Krauthausen ist prominentes Gesicht der Aktionen von Behindertenaktivisten gegen das geplante Bundesteilhabegesetz. Mit dem Gesetz will die Bundesregierung behinderten Menschen ermöglichen, mehr am gesellschaftlichen Leben teilzunehmen. Behindertenvertreter kritisieren aber zahlreiche Aspekte des Vorhabens. "Unser Anstoß war, dass unsere Interessen mal wieder weitgehend ausgeklammert sind. Wir hatten die Idee, der Politik direkt mitzuteilen, dass wir mit den Plänen nicht einverstanden sind", erläuterte Krauthausen. Unter dem Hashtag #nichtmeingesetz sammelten die Behindertenvertreter in den vergangenen Monaten den Protest und erreichten damit auf Twitter und Facebook große Aufmerksamkeit.

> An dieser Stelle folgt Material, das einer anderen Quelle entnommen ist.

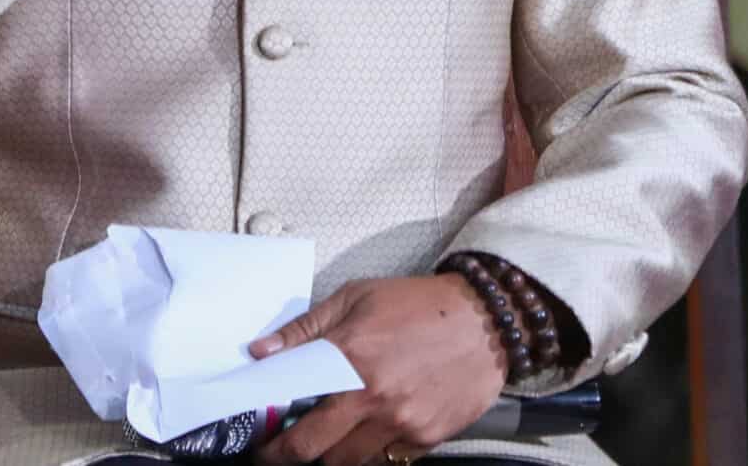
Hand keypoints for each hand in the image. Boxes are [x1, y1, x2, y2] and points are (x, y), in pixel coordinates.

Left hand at [247, 275, 504, 464]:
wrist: (486, 320)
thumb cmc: (418, 304)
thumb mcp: (355, 297)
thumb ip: (305, 328)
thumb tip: (261, 351)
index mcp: (350, 359)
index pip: (296, 414)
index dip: (273, 440)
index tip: (262, 443)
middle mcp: (375, 398)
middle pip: (317, 452)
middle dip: (291, 458)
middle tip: (280, 454)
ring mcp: (403, 423)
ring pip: (350, 462)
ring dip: (331, 457)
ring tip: (324, 441)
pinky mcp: (428, 438)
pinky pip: (388, 459)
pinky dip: (372, 452)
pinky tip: (368, 433)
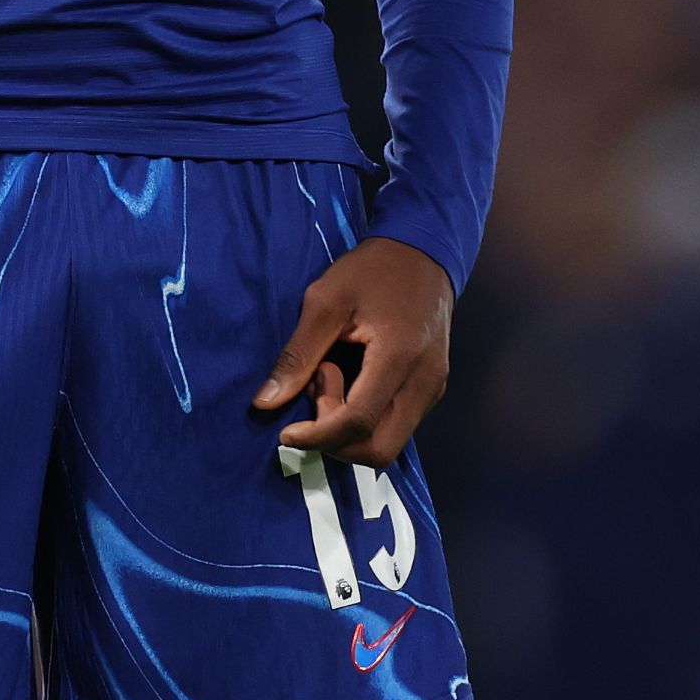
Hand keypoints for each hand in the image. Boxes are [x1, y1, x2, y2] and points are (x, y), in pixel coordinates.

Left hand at [251, 237, 453, 468]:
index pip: (358, 423)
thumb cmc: (373, 269)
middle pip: (380, 449)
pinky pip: (398, 424)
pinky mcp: (433, 387)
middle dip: (336, 441)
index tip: (287, 430)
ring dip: (350, 430)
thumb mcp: (325, 301)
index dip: (318, 437)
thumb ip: (297, 354)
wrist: (424, 250)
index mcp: (400, 357)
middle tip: (316, 395)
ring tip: (332, 380)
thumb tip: (265, 402)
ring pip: (390, 442)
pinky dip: (366, 420)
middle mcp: (425, 381)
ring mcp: (434, 387)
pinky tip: (350, 381)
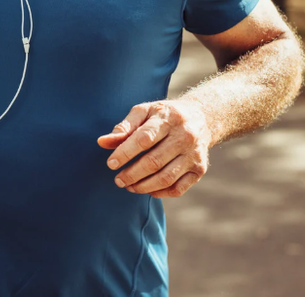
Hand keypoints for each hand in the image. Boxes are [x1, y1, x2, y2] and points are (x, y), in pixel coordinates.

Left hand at [96, 99, 211, 197]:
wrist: (202, 118)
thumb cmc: (164, 115)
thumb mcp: (144, 112)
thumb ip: (124, 127)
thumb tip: (102, 142)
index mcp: (168, 118)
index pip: (144, 139)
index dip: (125, 153)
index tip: (111, 163)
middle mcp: (185, 136)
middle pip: (154, 162)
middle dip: (132, 174)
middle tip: (118, 180)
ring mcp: (194, 154)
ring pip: (166, 178)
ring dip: (143, 186)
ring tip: (129, 186)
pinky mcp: (200, 169)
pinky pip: (178, 188)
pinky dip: (160, 193)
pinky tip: (148, 189)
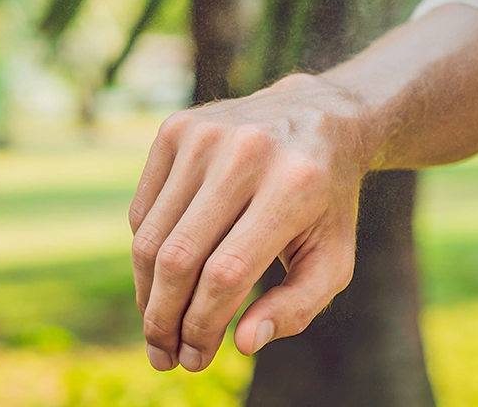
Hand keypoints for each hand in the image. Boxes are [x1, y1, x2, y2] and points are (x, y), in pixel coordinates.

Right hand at [129, 73, 366, 371]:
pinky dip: (148, 254)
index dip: (203, 326)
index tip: (195, 360)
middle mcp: (248, 152)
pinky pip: (144, 211)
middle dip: (165, 319)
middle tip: (165, 356)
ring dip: (147, 295)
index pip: (228, 273)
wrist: (317, 117)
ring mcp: (207, 134)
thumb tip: (244, 343)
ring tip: (159, 328)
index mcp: (294, 185)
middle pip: (180, 258)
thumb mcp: (334, 256)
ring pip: (152, 238)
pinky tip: (166, 278)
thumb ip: (298, 305)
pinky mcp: (177, 128)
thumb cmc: (327, 202)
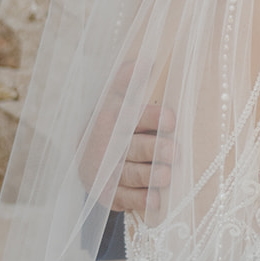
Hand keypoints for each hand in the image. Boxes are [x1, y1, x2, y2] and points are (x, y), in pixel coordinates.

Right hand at [79, 63, 175, 216]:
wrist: (85, 160)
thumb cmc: (112, 126)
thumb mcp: (114, 101)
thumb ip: (126, 82)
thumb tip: (146, 60)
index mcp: (111, 119)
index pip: (131, 116)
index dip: (151, 118)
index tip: (172, 120)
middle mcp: (107, 146)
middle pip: (133, 148)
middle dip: (154, 150)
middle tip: (174, 152)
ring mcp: (106, 171)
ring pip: (130, 174)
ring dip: (149, 176)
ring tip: (167, 176)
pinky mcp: (107, 193)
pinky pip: (124, 198)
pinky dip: (139, 200)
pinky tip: (155, 200)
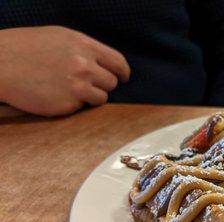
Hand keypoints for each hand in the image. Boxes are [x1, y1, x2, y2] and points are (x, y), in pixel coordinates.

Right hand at [0, 26, 129, 116]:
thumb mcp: (59, 38)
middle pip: (112, 82)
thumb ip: (84, 50)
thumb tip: (105, 63)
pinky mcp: (68, 104)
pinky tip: (58, 95)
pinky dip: (76, 104)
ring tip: (70, 89)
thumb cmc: (26, 49)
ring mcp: (77, 86)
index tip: (122, 77)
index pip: (118, 62)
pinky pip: (83, 107)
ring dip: (91, 96)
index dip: (122, 72)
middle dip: (103, 84)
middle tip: (86, 83)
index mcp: (83, 45)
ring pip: (102, 97)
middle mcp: (84, 65)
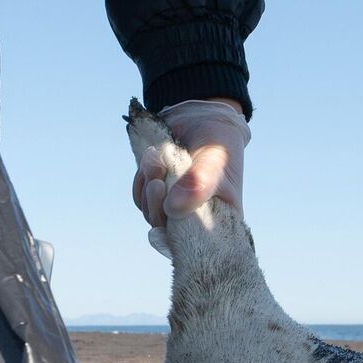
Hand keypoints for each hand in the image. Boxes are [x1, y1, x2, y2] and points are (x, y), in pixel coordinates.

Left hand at [134, 99, 249, 228]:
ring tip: (157, 159)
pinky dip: (141, 181)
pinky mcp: (159, 195)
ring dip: (148, 187)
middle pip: (168, 231)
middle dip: (157, 204)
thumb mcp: (213, 159)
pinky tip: (151, 163)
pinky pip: (141, 199)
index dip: (181, 237)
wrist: (199, 116)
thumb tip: (172, 210)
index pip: (199, 246)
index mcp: (220, 220)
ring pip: (152, 214)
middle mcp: (197, 220)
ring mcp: (176, 208)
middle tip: (158, 178)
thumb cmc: (217, 141)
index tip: (171, 215)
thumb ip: (199, 182)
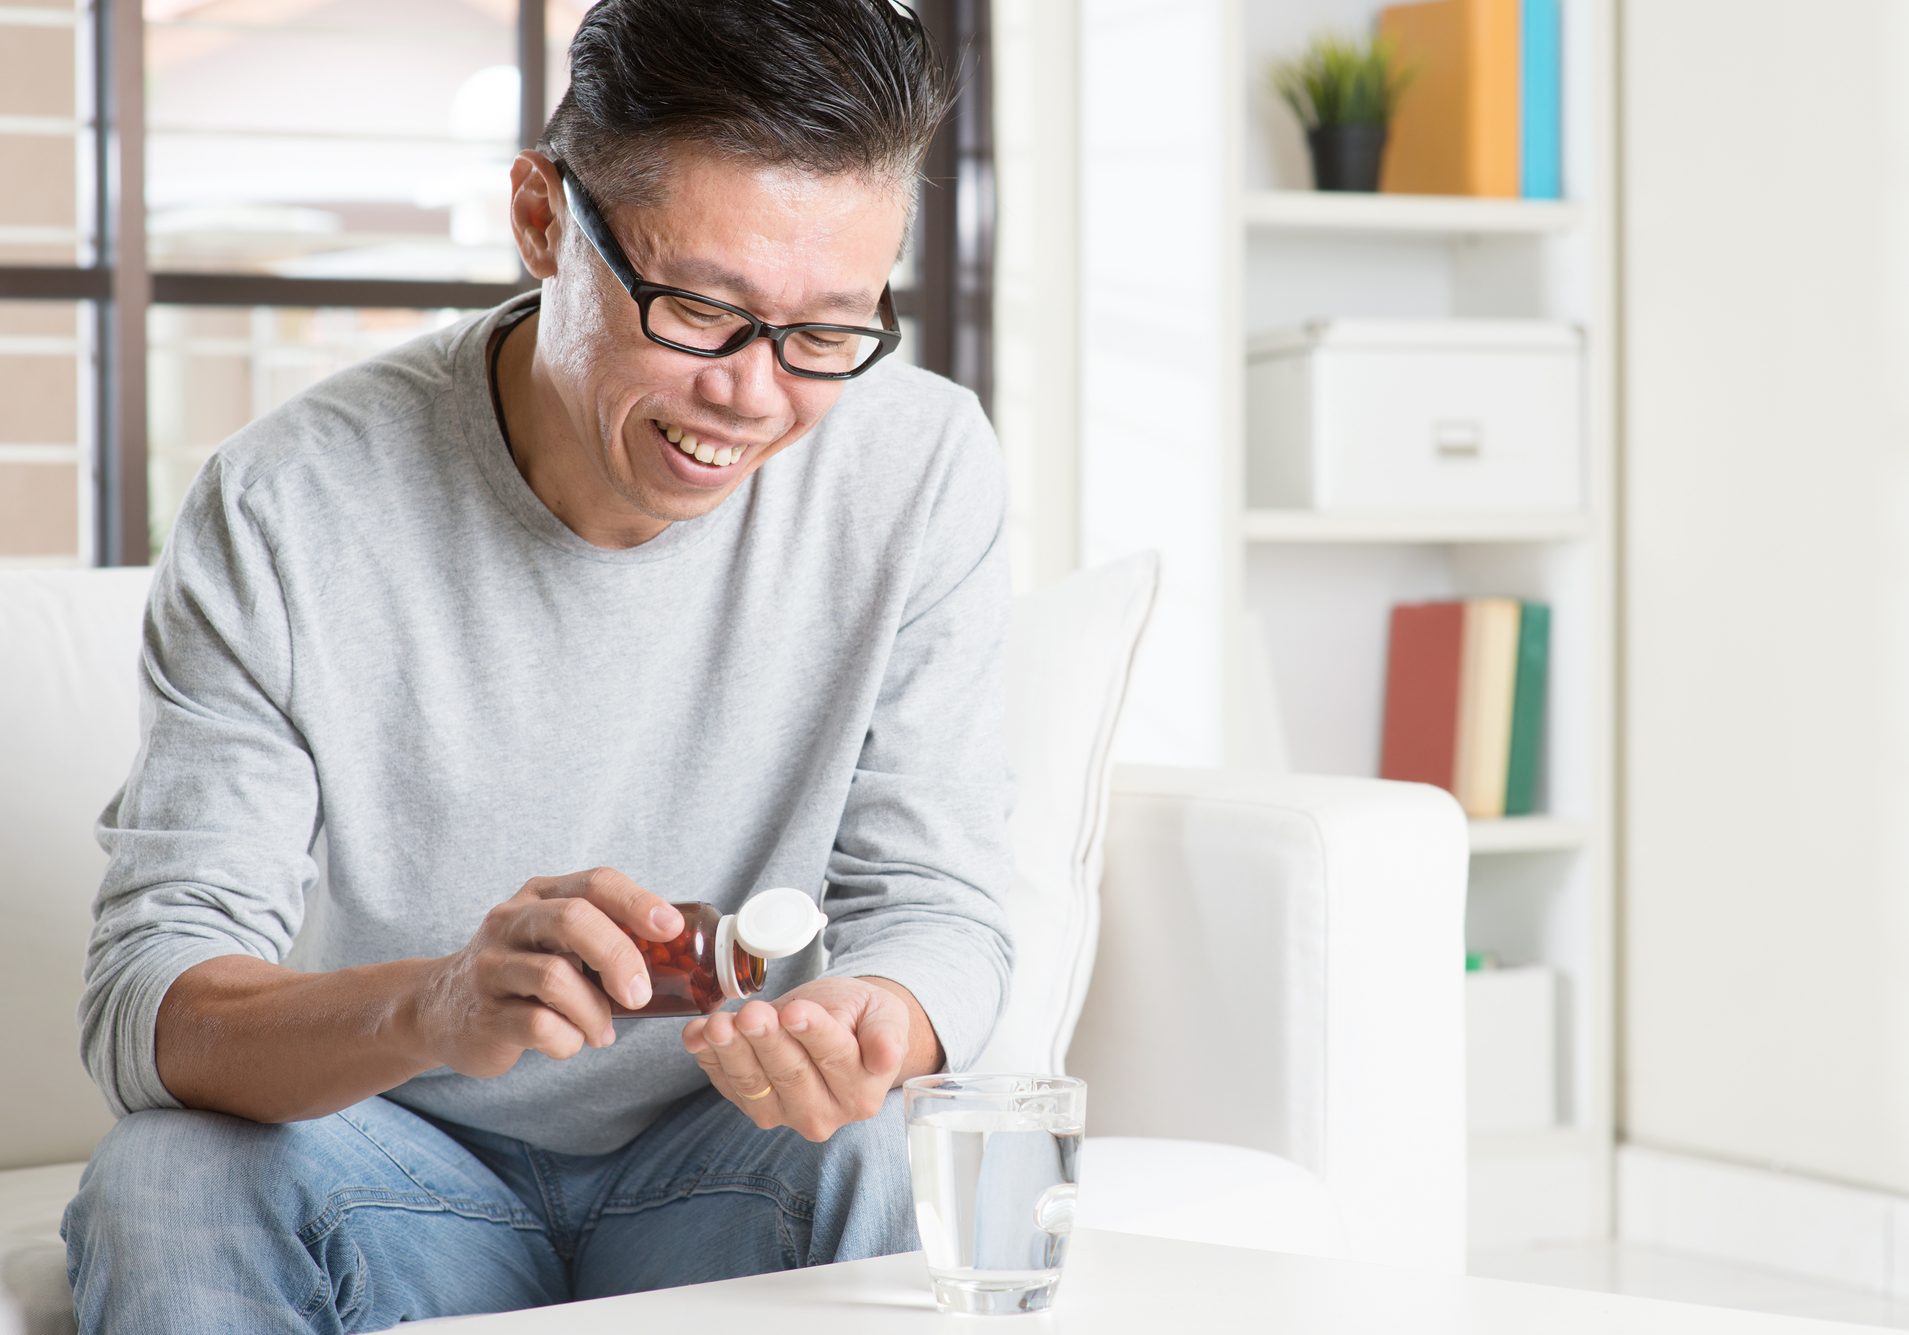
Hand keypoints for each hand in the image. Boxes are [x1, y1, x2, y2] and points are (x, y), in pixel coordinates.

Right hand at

Sie hätten gezielt versucht, ihren Protest mediengerecht zu gestalten, etwa als Blinde im September in die Spree vor dem Berliner Reichstag sprangen, berichtete Krauthausen. "Als wir die Aufmerksamkeit in sozialen Netzwerken hatten, haben auch viele Medien berichtet. Sonst verstecken sie sich oft hinter Ausreden wie der, dass Behindertenthemen zu komplex seien", sagte Krauthausen. "Dabei ist die Gesellschaft schon viel weiter als viele Chefredakteure."

Außerdem seien die Informationen in den sozialen Medien für die Bewegung selbst wichtig gewesen. "Wir konnten durch unsere Aktionen viele Menschen motivieren, bei unserem Protest mitzumachen", sagte Krauthausen. Eine große Rolle habe die Kommunikation auf Facebook gespielt. "Wir haben dort viele Betroffene erreicht. Viele, die sich von sich aus niemals getraut hätten, ihre Meinung zu sagen, sind eingestiegen, als sie gesehen haben, wie viele andere mitmachen."

Inklusion funktioniere nur über Kontakte zwischen Behinderten und Nichtbehinderten, betonte Krauthausen. "Viele Menschen haben Berührungsängste, scheuen sich, auf Behinderte zuzugehen. Im Internet ist eine Behinderung aber erstmal gar kein Thema. Online kann man uns einfach ansprechen."

Dennoch sei das Internet für die Inklusion "Fluch und Segen zugleich", fügte Krauthausen hinzu. So habe er durch sein Engagement auch viele negative Kommentare bis hin zu Hassbotschaften bekommen. Und schließlich gebe es online auch eine Vielzahl neuer Barrieren: "Viele Videos haben keine Untertitel. Oder man findet bei Portalen zur Buchung von Unterkünften keine behindertengerechten", kritisierte Krauthausen. "Von einer gelungenen Inklusion sind wir weit entfernt."